The Letter of Appeal
When writing a letter of appeal you have to include the type of procedure or service, any relevant details, the date of service, the claim number, the insurance member ID number, the group policy, the provider and the amount due. Discuss the reason that the denied health insurance claim should be appealed clearly and concisely. Also be sure to include any supporting documentation such as medical records or doctor’s referrals. It is very helpful to obtain a note from your doctor stating that they considered the procedure or visit medically necessary.
Mailing the Letter
As with any important document it is vital to use certified mail with a return receipt. This is particularly true in the appeals process for a denied health insurance claim. Using certified or insured mail provides a paper trail verifying when the letter was mailed and who received it, because they must sign for the mail. Insurers frequently “lose” correspondence, so if follow-up calls are necessary the name on the return receipt can be referenced. In addition, if there is any reason to pursue legal action regarding the claim proof of the mailing will be necessary as well.
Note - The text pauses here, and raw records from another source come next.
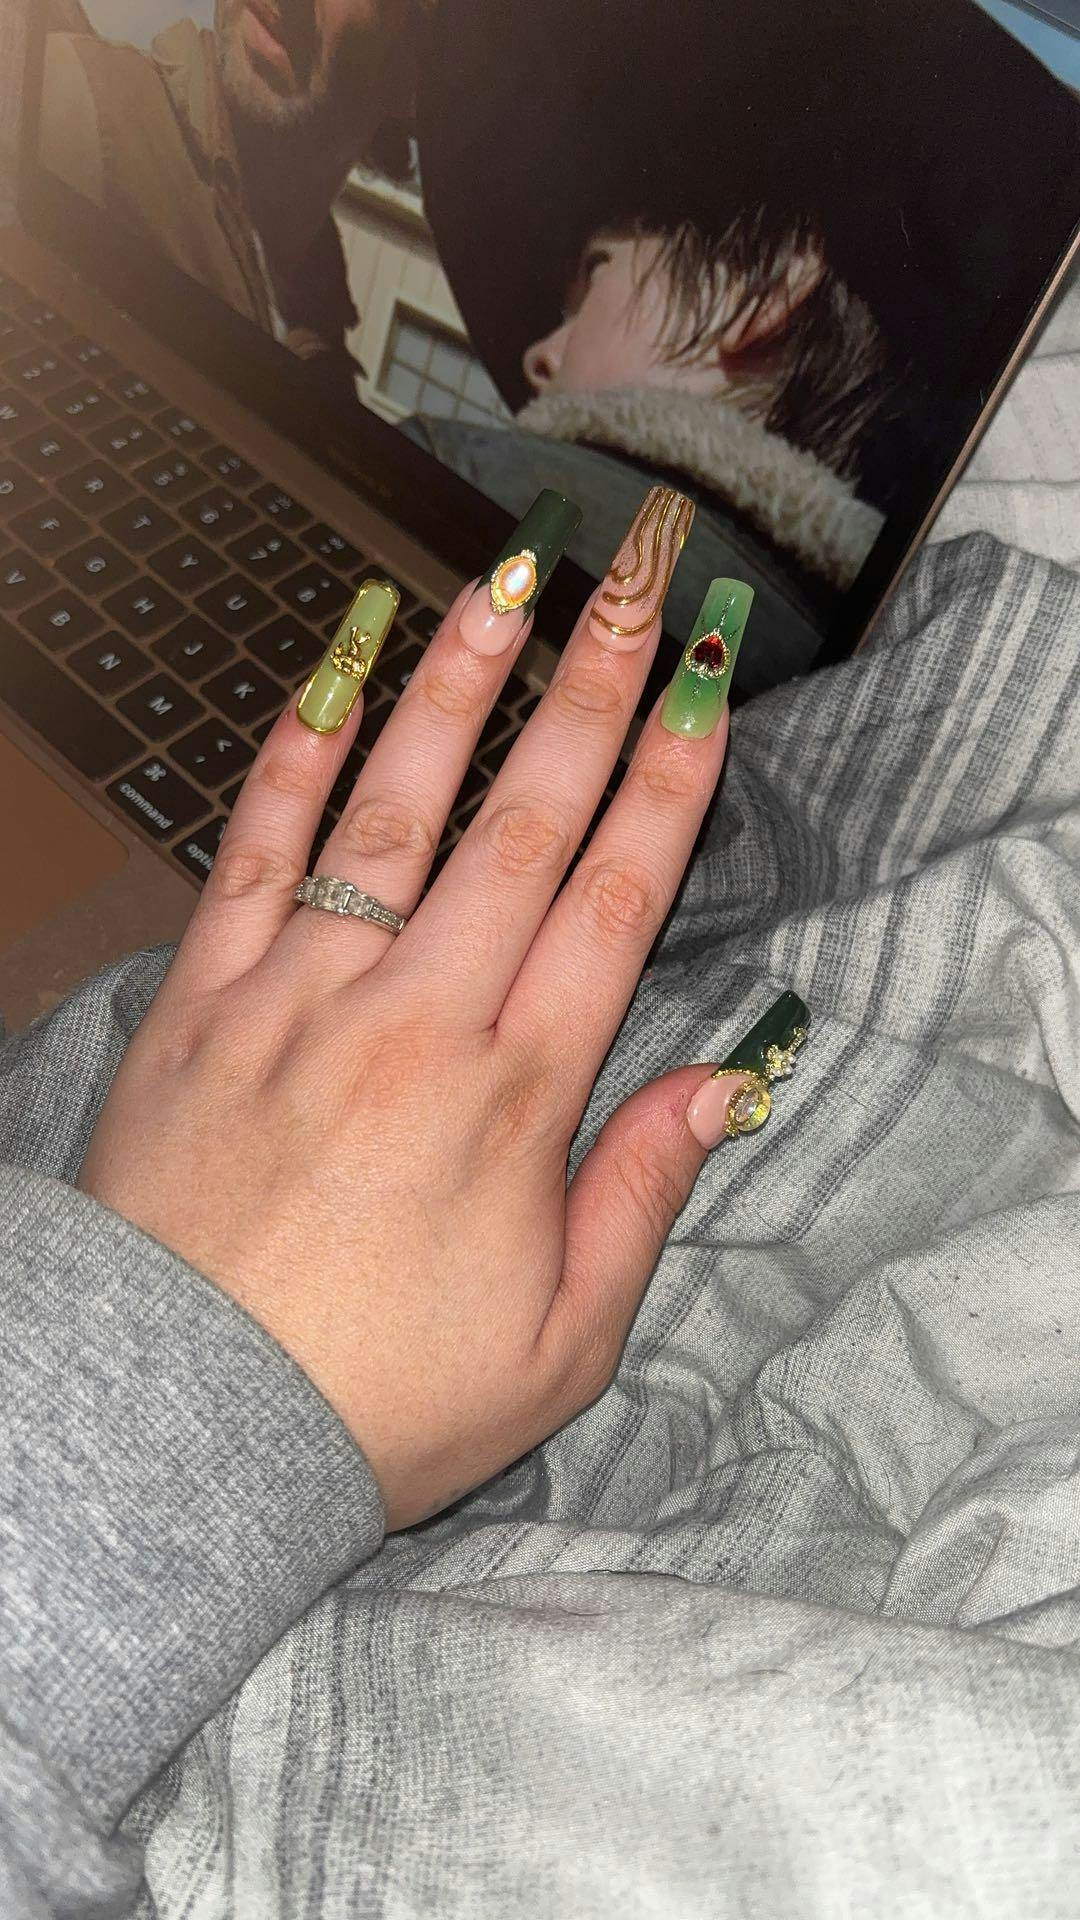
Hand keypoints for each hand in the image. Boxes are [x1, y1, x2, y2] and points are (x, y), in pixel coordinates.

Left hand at [78, 491, 753, 1531]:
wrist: (180, 1426)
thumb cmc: (376, 1396)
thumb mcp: (560, 1341)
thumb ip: (640, 1194)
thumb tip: (721, 1086)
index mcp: (512, 1097)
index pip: (615, 902)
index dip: (670, 786)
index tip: (706, 693)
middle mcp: (414, 1019)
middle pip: (524, 825)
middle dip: (594, 695)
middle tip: (638, 590)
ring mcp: (300, 996)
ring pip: (396, 809)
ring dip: (459, 687)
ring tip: (505, 587)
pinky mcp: (202, 1000)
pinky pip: (253, 851)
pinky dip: (294, 756)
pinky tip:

Getting a denied health insurance claim can cause panic; however, with a little due diligence the situation can often be corrected. A billing code error, a clerical error or a submission error are often the source of the problem. Even when the issue is more complicated it may still be a simple process to get the claim resubmitted to the health insurance company for a review. Persistence and attention to detail will serve you well when fighting a denied health insurance claim.